(d) Lower withholding taxes recognised on interest receivable from the New Zealand subsidiary and presence
of tax credit from both Thailand and Malaysia subsidiaries in 2012 offset by deferred tax expenses
recognised from the New Zealand subsidiary and one of the Singapore subsidiaries.
(e) Absence of expenses relating to the acquisition of Hotel Royal Bangkok@Chinatown (formerly known as
White Orchid Hotel) of S$0.450 million, which was present in 2011.
Earnings per share increased to 16.36 cents in 2012 from 7.01 cents in 2011.
Increase in Singapore’s earnings
The increase in Singapore’s earnings was mainly due to the higher turnover achieved by the hotel segment and
better control of operating expenses, additional contribution from Royal Residences and presence of fair value gain
on investments from improved stock market conditions as opposed to fair value loss on investments in 2011.
Increase in Malaysia’s earnings
The increase in Malaysia’s earnings was mainly due to higher rental from its investment properties and the presence
of tax credit recognised in fourth quarter of 2012 as opposed to income tax expenses in 2011.

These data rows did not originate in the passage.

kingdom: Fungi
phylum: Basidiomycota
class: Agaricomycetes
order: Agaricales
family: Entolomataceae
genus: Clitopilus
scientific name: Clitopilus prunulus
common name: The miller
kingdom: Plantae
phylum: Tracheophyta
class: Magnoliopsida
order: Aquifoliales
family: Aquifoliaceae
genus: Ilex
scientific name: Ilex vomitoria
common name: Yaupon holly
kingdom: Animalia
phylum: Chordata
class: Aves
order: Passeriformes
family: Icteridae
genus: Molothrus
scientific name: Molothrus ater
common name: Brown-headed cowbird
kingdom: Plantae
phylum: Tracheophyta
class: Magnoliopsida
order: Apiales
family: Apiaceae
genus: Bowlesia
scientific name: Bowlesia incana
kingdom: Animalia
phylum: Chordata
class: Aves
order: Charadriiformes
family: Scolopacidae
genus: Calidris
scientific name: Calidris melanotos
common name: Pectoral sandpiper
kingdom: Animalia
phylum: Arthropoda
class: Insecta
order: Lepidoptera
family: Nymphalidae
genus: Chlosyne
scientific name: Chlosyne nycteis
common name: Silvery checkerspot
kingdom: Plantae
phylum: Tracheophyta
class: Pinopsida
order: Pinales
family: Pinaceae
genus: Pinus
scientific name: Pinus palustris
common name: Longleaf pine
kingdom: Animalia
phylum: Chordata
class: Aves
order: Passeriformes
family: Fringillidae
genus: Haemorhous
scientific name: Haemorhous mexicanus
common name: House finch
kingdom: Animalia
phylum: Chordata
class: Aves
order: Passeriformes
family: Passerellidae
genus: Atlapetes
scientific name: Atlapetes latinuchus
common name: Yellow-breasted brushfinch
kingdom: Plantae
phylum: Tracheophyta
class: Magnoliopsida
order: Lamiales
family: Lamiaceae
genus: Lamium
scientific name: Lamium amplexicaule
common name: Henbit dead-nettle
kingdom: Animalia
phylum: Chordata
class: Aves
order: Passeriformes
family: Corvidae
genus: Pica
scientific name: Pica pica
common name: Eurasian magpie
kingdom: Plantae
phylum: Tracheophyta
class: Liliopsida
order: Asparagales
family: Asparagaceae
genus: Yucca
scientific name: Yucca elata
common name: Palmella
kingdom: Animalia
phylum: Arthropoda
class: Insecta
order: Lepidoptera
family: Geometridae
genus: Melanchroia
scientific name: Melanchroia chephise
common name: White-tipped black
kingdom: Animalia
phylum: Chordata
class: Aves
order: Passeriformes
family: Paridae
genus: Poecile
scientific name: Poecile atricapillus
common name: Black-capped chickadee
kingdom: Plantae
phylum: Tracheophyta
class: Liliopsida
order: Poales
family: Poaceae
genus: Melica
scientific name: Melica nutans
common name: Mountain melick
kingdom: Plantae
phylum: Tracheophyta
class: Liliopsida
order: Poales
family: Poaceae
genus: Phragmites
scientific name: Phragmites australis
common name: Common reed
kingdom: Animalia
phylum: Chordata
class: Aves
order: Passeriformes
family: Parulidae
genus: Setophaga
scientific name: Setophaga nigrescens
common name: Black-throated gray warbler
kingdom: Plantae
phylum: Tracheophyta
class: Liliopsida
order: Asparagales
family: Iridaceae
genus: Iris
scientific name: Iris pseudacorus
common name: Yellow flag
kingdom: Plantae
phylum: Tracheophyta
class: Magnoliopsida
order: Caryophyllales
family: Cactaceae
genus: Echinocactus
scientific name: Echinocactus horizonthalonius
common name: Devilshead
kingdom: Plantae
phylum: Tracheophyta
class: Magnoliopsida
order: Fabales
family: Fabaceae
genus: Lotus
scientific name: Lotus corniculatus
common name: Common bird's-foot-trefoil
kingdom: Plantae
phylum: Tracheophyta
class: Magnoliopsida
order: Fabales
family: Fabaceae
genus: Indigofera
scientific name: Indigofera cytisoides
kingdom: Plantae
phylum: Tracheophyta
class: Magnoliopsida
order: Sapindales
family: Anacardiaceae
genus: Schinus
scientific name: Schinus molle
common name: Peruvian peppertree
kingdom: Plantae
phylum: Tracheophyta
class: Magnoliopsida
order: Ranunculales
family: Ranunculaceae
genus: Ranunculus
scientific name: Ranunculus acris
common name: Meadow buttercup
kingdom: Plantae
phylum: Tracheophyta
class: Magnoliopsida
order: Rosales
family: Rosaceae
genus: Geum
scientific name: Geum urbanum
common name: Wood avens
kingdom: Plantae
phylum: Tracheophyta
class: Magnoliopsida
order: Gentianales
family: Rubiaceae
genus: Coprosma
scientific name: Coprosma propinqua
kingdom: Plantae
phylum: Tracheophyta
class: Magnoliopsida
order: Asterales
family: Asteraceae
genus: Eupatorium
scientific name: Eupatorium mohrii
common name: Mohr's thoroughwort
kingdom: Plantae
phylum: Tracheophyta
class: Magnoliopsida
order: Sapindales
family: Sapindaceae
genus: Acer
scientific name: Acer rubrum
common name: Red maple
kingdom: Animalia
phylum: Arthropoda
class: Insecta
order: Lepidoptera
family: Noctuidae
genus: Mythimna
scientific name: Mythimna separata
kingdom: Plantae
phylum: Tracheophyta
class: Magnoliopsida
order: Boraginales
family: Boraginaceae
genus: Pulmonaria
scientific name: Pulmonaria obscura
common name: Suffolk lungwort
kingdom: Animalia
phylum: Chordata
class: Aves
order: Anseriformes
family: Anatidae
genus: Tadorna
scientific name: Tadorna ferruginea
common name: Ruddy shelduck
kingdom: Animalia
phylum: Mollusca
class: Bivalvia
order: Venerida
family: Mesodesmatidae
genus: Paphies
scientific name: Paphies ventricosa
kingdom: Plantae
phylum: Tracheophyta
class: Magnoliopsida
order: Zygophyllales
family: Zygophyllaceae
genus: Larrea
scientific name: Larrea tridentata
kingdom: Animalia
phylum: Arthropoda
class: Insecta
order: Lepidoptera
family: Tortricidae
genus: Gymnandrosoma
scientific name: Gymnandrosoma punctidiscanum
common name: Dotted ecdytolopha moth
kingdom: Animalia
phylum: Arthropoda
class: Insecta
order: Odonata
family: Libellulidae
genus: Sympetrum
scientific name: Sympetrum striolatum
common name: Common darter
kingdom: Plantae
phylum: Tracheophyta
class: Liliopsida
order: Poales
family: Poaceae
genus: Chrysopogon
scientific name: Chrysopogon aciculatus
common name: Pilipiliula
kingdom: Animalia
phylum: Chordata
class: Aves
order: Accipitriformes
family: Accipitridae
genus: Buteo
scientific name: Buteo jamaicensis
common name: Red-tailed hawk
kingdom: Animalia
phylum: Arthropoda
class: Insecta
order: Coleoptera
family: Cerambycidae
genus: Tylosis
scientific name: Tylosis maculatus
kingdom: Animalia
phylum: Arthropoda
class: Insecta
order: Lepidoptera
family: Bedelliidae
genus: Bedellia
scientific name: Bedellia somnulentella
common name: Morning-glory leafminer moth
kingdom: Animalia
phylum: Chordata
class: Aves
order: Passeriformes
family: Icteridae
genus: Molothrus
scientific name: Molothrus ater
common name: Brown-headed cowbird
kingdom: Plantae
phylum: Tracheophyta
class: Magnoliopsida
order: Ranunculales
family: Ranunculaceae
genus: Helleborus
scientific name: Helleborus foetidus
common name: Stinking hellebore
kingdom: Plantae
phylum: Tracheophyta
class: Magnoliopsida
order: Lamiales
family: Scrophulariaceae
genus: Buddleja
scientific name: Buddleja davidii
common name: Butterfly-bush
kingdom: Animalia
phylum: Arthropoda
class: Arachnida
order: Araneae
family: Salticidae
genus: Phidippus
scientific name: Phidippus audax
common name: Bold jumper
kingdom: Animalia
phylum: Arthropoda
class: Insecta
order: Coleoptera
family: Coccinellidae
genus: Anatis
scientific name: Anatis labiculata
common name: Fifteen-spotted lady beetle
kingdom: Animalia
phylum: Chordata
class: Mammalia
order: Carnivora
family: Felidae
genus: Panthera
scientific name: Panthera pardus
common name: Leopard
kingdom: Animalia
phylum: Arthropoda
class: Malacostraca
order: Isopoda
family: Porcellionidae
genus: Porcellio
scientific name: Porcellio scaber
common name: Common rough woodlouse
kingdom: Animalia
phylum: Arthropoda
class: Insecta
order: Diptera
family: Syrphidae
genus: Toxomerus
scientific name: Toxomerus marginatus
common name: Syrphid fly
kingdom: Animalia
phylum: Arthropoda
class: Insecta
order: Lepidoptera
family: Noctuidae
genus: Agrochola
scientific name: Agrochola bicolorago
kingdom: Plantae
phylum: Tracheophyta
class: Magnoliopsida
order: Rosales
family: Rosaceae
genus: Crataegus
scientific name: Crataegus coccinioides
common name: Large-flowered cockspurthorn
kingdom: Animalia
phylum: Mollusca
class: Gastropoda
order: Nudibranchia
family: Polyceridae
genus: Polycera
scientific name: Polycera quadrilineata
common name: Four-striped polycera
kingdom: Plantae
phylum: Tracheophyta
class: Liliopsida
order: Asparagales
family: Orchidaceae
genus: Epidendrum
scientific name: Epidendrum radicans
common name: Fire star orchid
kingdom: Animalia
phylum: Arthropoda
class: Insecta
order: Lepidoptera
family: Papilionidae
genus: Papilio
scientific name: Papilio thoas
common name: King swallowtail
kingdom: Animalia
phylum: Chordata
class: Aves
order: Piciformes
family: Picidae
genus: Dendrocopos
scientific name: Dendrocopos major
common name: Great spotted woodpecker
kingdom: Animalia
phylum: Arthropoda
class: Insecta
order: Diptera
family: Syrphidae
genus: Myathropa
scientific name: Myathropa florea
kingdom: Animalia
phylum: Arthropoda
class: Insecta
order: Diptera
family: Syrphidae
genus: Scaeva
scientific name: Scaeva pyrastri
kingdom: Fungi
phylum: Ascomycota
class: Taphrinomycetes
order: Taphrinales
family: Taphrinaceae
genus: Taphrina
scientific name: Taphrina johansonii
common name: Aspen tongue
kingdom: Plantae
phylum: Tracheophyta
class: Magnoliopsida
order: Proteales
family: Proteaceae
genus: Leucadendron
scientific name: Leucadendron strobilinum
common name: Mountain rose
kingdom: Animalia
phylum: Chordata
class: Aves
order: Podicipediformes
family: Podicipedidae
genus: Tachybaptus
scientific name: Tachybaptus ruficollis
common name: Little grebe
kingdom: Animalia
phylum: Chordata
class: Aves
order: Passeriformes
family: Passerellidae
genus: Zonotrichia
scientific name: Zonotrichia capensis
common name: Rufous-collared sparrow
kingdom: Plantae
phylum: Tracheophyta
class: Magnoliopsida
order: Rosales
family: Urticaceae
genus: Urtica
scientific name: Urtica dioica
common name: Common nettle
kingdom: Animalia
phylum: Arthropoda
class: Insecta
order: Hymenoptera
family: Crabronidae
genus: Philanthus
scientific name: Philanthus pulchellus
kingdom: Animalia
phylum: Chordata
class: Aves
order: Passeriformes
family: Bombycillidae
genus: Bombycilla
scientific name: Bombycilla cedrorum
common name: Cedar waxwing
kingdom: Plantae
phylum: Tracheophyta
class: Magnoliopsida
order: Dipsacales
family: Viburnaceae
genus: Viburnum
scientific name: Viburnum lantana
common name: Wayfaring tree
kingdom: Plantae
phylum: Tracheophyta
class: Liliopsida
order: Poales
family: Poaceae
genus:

Increase in New Zealand’s earnings
The increase in New Zealand’s earnings was mainly due to higher rental income from its investment properties and
the reversal of past years’ impairment loss of S$2.891 million on investment properties as opposed to impairment
loss of S$2.460 million in 2011.
Decrease in Thailand’s earnings
The decrease in Thailand’s earnings was mainly due to full year’s finance costs in 2012 as opposed to three months
period in 2011 and on-going fixed administrative costs which continued with the closure of the hotel for major
renovations and upgrading.
Group’s Financial Expenses
Increase in Group’s financial expenses
During the year, the Group’s interest expenses increased to S$3.211 million from S$2.529 million in 2011 mainly due
to recognition of a full year’s interest expense charge relating to the existing bank loan taken up by the Thailand
subsidiary as opposed to three months period in 2011.
Group’s Financial Position
The Group is financially healthy as at 31 December 2012. Its total assets as at year end amounted to S$504.982
million (2011: S$455.807 million). Bank loans as at 31 December 2012 amounted to S$95.714 million
(2011: S$95.669 million). The Group’s net gearing ratio was at 25% as at 31 December 2012 (2011: 29%).